Mannequin (1987) — Among the many things that makes this movie not good is the portrayal of Hollywood (Meshach Taylor), an overtly gay man who’s played strictly for laughs (because, you know, being gay is funny). What’s astonishing is that the script doesn’t seem to have had the plan to draw Hollywood as horrifyingly broad as he is. The main character, Andrew McCarthy (Jonathan Switcher), doesn’t even notice that Hollywood is gay. When another character makes a verbal slam, Andrew calls him a bigot. This is good to see, but it’s a shame that the actual movie falls into the trap of setting the gay man up as comic relief.

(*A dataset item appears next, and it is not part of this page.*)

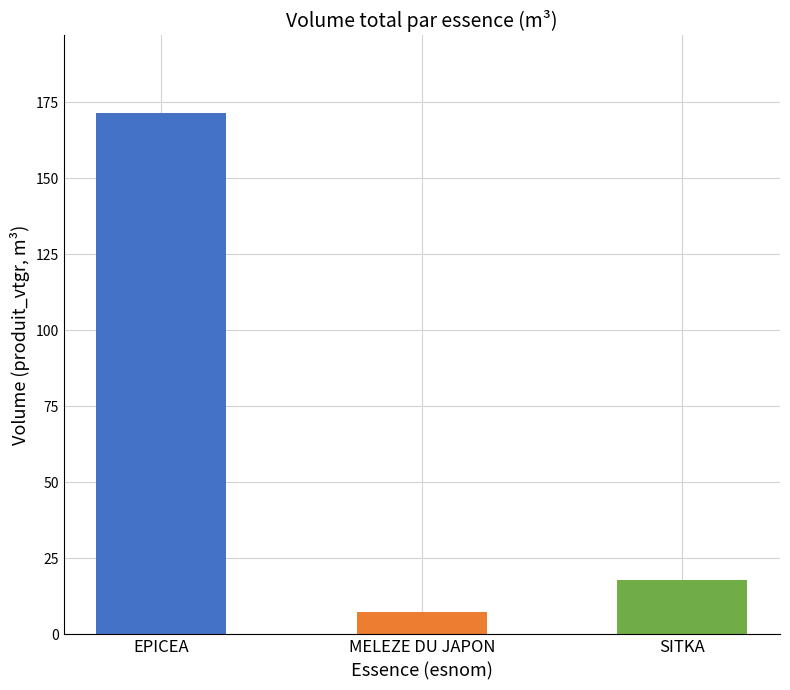

Count the number of data series in this chart.

1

Stardust (2007) — Jump forward twenty years, and my how time stands still. Captain Shakespeare (Robert De Niro) is either gay or a cross-dresser — either way he is firmly in the closet because he believes it will ruin his reputation. His fear, sadly, is an accurate reflection of the Western world view that affects a lot of people. The real problem is that his cross-dressing is played for laughs. Why? Because the idea of Robert De Niro, the quintessential guy’s guy, in a dress is inherently funny. A woman in man’s clothing doesn’t generate laughs, but swap the genders and it becomes a riot. Emasculating someone in fantasy removes their strength and makes them a subject of ridicule.

You’ll notice I’ve only touched on four movies. The reason is because there are very, very few fantasy flicks that even have GLBT characters in the first place. Go ahead and try to find one that doesn’t fall into one of these two stereotypes.

I can point to exactly one, besides Dumbledore: A 2008 indie, Were the World Mine, which is a musical adaptation of A Midsummer Night’s Dream. In it, a gay high school student discovers the recipe for Cupid’s love potion. He runs around town making everyone fall in love with the first person they see. It raises questions about tolerance and acceptance. It also looks at the morality of forcing someone to change their sexual identity.

So if Dumbledore — one of the most powerful fantasy figures next to Lord of the Rings‘ Gandalf — can be “no big deal” gay, why can’t the rest of the genre follow suit? Perhaps the homophobia can’t be overcome until it’s dealt with in a more honest and forthright manner. Or perhaps Dumbledore will herald a new era in fantastical gay pride. Ask me again when the Red Sonja remake comes out in 2010. I’m not holding my breath.

Mary Robinette Kowal is the winner of the 2008 John W. Campbell Award for Best New Writer and a professional puppeteer. Her first novel Shades of Milk and Honey is being published by Tor in 2010.